───── Entries supplied
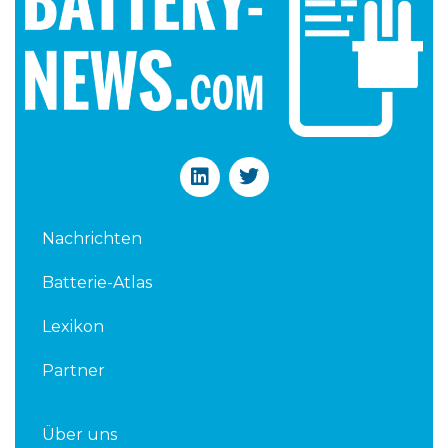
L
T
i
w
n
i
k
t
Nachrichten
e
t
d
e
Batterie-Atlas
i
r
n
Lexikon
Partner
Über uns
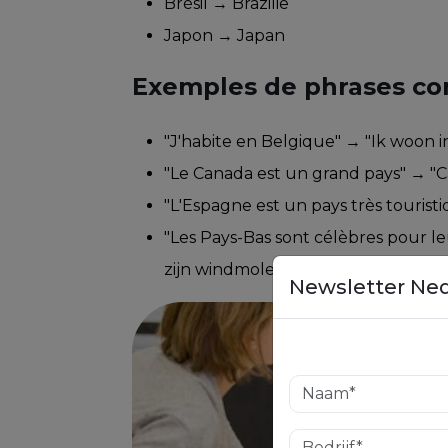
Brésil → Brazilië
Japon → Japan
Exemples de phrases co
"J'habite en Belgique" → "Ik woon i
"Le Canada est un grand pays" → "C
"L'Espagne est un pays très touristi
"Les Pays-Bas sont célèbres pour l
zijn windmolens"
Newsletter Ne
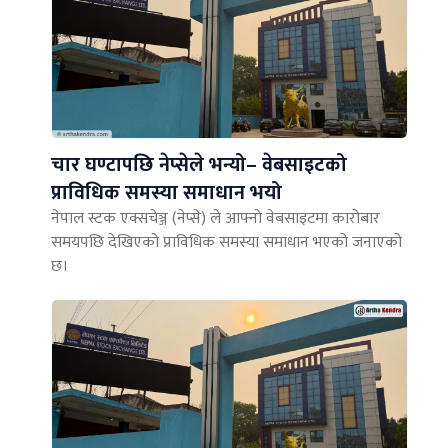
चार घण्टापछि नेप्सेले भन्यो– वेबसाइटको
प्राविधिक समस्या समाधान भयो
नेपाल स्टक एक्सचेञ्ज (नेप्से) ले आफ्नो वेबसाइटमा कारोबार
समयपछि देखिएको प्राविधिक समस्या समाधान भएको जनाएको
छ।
──────────
* Work order *
Put every line of text from all the records above into a Markdown table with the columns "Row" and "Line", numbering the rows in order and skipping blank lines. Leave the pictures out.

* Output for this exercise *
| Row | Line |
|---|---|
| 1 | L |
| 2 | T |
| 3 | i |
| 4 | w |
| 5 | n |
| 6 | i |
| 7 | k |
| 8 | t |
| 9 | Nachrichten |
| 10 | e |
| 11 | t |
| 12 | d |
| 13 | e |
| 14 | Batterie-Atlas |
| 15 | i |
| 16 | r |
| 17 | n |
| 18 | Lexikon |
| 19 | Partner |
| 20 | Über uns |
| 21 | Brésil → Brazilië |
| 22 | Japon → Japan |
| 23 | Exemples de phrases co |
| 24 | "J'habite en Belgique" → "Ik woon i |
| 25 | "Le Canada est un grand pays" → "C |
| 26 | "L'Espagne est un pays très touristi |
| 27 | "Les Pays-Bas sont célèbres pour l |
| 28 | zijn windmolens" |
| 29 | Newsletter Ne |
| 30 | चार घण्टापछि नेप्सेले भन्यो– वेबसाइटको |
| 31 | प्राविधिक समस्या समाधान भयो |
| 32 | नेपाल स्टक एक्सचेञ्ज (नेप्से) ले आफ्नो वेबसाइटमा कारोबार |
| 33 | समयपछि देखिएको प्राविधिक समस्या समाधान भएको जनाएको |
| 34 | छ। |